Crime control…

You can’t spend an hour in America without hearing one side or the other make their pitch about gun control. I know the arguments on both sides well enough to quote them in my sleep. By contrast what I don’t hear almost any discussion about is crime control. Don’t let it be said I’ve ever shied away from stepping into whatever void I felt needed stepping into.

My simple proposal is that rather than controlling the inanimate object (i.e. the gun), perhaps we should refocus on controlling the people who use the object in a manner inconsistent with the manner allowed by law (i.e. to rape, rob, and murder).
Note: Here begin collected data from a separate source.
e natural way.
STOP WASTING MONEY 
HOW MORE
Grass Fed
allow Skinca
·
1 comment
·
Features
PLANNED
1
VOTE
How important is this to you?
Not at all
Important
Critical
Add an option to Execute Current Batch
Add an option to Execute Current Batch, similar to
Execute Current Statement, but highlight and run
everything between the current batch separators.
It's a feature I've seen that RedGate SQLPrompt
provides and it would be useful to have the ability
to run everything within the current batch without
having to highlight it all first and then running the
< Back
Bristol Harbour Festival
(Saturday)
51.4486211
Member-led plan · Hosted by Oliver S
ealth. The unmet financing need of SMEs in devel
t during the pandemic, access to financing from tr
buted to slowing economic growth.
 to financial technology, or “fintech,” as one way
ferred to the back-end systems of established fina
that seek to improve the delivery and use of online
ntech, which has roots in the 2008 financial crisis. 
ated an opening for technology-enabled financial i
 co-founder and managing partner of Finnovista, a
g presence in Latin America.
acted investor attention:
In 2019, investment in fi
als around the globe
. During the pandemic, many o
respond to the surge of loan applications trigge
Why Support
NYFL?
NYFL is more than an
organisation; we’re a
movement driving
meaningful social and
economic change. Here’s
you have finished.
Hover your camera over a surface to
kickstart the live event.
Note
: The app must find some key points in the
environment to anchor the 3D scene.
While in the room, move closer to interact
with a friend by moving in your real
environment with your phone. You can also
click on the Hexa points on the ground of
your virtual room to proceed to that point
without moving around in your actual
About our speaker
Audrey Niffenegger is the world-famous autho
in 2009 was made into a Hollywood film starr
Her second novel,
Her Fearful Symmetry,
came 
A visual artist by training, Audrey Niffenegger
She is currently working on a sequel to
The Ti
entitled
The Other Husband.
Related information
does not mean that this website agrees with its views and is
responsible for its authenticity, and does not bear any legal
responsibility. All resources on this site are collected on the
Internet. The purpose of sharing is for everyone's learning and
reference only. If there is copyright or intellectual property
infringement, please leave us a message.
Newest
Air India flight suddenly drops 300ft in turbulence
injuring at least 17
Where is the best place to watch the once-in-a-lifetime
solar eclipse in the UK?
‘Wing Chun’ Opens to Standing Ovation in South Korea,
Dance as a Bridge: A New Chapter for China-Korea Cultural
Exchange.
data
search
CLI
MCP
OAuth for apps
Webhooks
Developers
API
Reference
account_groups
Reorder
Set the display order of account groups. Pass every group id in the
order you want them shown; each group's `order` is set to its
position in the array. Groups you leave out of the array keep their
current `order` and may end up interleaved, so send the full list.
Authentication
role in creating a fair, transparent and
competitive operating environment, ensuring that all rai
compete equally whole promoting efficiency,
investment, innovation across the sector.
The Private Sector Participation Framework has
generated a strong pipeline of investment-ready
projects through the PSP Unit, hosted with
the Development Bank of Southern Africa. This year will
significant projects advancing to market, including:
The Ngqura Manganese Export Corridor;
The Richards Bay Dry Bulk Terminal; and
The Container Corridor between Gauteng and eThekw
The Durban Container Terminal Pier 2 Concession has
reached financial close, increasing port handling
That leaves the vast majority of gun owners out of the equation because they tend largely towards using their weapons appropriately and in a reasonably safe manner.

Now here’s where things get heavy in the event I am empowered to pass legislation for a day. I propose the following tiered approach to addressing criminals who opt to use a firearm as they ply their trade:

1. If you possess or claim to possess a gun during commission of a crime, you receive the maximum penalty for the original crime plus an additional twenty years at hard labor (and I mean real Cool Hand Luke, chain-gang style labor). No option for parole.

2. If you display a gun (including realistic toys and BB or pellet guns) during commission of a crime, you receive the maximum penalty for the original crime plus an additional thirty years at hard labor. No option for parole.

3. If you fire a gun during commission of a crime, you receive the maximum penalty for the original crime plus an additional forty years at hard labor. No option for parole.

4. If you fire a gun during commission of a crime and the resulting projectile causes injury, whether intentional or unintentional, you receive the maximum penalty for the original crime plus an additional fifty years at hard labor. No option for parole.

5. If you fire a gun during commission of a crime resulting in the death of any individual, you have forfeit your right to enjoy the benefits of civil society and will be taken forthwith to the designated place of public execution where you will be hanged by the neck until you are dead.

Now I know that doesn’t solve all the issues. Our best efforts are never going legislate away people who behave irresponsibly or the fact that sometimes legitimate accidents do happen. Still, it feels like a step towards making the penalty for committing crime with a firearm terrible enough to be a legitimate deterrent to many if not most who aren’t deranged or otherwise determined to do harm.

Maybe it’s my wide libertarian streak showing, but if we’re going to get into the business of banning things (which we are), let’s be about the business of banning specific actions (and then enforcing those ruthlessly) instead of outlawing broad categories of things. Our long history as a country has proved that unilateral bans don’t work as intended and generally only lead to “bigger and badder” levels of crime (I’m looking at you here alcohol and drugs). So since we know up front that’s not going to work out like we might plan, let’s go ahead and at least start by pummeling the current crop criminals into submission before we set out to create a whole new class of criminals by even more blanket bans.